Attempt to categorise these risks based on likelihood and impact, as this will help you determine which risks are the most pressing when it comes to the “risk treatment/control” step, which we will discuss at a later date.

What types of risks should I be looking out for?

 Last week, we touched on some of the risks that have the potential to impact your business, and while that list may have seemed long, it was really only the tip of the iceberg when it comes to the types of risks you should be wary of.

Here is a more comprehensive list of risks you should be considering when conducting your assessment:  

  • Natural disasters (earthquakes, fires, floods, storms, cyclones, drought, etc.)
  • Injuries in the workplace
  • Damage to, theft or vandalism of property and equipment
  • Environmental hazards, such as chemical spills, climate change and pollution
  • Loss of customers, either due to a switch to competitors or due to a declining interest in your product
  • Staff turnover
  • Failure of utilities — for example, issues with electricity, gas and water supply
  • Employee fraud
  • Customer-related issues — for example, failure to pay on time, legal issues, etc.
  • Delays in delivery of inventory and other issues with suppliers
  • New laws and regulations
  • Shortages of inventory
  • Advances in and concerns related to technology — for example, hacking, your product or service being superseded or becoming obsolete and network failures
  • Increases in interest rates and inflation
  • Global or local pandemics
  • War
  • Terrorist activity

 

Are there tools available to help me conduct a proper and comprehensive risk assessment?

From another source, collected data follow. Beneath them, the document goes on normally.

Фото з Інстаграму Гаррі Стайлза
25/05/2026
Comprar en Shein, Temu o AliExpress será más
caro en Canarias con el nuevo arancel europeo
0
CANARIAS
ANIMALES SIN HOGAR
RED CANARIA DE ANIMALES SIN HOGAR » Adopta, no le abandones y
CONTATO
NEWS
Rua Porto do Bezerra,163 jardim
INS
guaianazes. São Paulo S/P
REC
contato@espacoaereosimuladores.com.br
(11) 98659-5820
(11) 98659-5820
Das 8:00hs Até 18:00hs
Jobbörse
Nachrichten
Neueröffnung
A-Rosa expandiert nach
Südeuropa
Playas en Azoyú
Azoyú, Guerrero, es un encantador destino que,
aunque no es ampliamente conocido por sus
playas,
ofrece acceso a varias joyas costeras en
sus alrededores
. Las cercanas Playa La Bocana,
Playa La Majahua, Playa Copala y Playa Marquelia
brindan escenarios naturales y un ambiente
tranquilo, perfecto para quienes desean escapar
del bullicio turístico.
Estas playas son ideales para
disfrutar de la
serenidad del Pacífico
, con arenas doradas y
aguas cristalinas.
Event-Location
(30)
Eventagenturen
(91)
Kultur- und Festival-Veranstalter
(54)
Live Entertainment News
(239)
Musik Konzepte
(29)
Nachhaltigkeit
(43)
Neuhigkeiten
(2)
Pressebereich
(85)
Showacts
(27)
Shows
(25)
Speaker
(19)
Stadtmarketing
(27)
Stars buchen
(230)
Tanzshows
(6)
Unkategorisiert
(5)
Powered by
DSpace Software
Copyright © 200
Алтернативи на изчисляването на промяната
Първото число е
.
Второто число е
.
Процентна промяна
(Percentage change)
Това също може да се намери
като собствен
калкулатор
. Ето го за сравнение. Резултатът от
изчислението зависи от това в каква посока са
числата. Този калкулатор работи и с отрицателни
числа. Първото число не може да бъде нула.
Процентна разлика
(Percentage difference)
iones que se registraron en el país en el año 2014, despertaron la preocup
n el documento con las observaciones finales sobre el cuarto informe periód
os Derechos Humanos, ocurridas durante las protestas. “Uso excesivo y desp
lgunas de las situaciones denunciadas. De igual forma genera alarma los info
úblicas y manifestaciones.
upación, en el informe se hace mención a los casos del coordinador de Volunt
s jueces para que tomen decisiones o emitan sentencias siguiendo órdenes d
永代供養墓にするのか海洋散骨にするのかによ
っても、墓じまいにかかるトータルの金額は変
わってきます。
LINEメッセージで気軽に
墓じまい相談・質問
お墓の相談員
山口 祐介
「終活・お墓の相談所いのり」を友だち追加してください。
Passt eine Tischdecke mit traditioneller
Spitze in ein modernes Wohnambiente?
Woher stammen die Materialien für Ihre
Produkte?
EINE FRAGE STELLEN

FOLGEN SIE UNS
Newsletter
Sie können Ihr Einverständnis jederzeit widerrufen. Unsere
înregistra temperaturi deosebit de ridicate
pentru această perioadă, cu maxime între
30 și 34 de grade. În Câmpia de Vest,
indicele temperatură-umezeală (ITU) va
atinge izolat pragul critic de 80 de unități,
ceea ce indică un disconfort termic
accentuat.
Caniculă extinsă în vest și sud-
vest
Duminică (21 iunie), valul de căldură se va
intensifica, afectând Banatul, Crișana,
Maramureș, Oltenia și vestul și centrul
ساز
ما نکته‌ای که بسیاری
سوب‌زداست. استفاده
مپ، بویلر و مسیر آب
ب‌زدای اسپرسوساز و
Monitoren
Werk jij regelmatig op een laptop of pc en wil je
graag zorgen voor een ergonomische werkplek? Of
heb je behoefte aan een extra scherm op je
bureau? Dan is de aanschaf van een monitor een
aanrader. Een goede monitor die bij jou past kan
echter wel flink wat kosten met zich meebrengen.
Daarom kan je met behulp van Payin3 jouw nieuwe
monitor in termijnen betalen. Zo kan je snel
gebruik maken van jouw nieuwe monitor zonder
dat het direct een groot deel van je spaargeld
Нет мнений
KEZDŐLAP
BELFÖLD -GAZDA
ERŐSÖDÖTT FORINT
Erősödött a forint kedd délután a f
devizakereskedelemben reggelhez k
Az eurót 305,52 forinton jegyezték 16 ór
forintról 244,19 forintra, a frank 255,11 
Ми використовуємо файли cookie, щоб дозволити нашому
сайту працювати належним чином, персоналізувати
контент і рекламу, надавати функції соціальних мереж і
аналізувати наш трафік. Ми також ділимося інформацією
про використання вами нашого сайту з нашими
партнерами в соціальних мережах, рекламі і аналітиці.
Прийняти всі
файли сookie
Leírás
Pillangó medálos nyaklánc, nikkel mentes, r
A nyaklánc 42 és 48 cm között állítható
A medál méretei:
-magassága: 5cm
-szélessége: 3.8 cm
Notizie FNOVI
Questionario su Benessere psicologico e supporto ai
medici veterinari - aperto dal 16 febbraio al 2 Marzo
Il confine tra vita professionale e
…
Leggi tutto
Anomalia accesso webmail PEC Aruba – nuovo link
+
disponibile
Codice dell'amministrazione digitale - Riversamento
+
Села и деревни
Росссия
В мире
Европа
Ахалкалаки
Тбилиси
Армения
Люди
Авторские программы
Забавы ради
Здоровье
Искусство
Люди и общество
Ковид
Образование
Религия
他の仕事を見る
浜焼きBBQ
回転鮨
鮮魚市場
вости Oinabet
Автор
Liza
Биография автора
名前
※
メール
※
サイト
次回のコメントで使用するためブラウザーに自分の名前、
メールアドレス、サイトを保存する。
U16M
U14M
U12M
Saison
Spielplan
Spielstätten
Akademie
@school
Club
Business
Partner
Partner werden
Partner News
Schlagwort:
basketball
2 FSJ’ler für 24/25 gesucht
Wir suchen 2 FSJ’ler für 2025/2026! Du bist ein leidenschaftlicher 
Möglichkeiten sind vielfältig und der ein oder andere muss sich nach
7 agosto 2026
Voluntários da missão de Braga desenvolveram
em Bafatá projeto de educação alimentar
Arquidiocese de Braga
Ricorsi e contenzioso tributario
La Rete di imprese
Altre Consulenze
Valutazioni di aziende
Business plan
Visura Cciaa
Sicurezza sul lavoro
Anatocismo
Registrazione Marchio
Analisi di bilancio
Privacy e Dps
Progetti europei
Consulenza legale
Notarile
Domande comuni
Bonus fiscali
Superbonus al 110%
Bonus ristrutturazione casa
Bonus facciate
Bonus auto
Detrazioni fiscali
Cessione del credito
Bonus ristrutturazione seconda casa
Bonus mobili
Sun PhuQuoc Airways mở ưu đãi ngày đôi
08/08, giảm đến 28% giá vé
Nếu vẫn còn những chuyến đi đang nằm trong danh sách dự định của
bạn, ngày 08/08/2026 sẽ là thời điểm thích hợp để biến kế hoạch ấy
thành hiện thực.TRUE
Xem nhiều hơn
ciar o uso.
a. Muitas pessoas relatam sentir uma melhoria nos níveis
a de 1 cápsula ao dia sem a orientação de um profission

 Yep — there sure are! Here are some of the ones we recommend you make use of: 

  • Visit My Risk — this is a risk highlighting tool for people who own and operate small-to-medium-sized businesses. This tool has more than 70 different business categories; all you have to do is select the one that applies to you and it will generate a list of risks that are of most relevance to your business type 
  • Watch this short webisode featuring valuable tips on how to identify the risks to your business
  • Download SAI Global’s “Risk management — principles and guidelines”standard
  • Read CPA Australia’s PDFs for SMEs, which include information on financial risk, internal controls and a risk management guide
  • Read “Good Security — Good Business”, which is a booklet containing a bunch of information on business continuity and how to manage risk

 

We know that a lot of this information can be quite overwhelming — not to mention, quite dry and clinical — so, if you’re still unsure about whether you’re on the right track, have a chat to a trusted business or financial adviser and ask for their advice and expertise. It might also be worthwhile tracking down the relevant representative body for your industry, as they may be able to provide you with some tailored advice on how best to assess the risks to your business.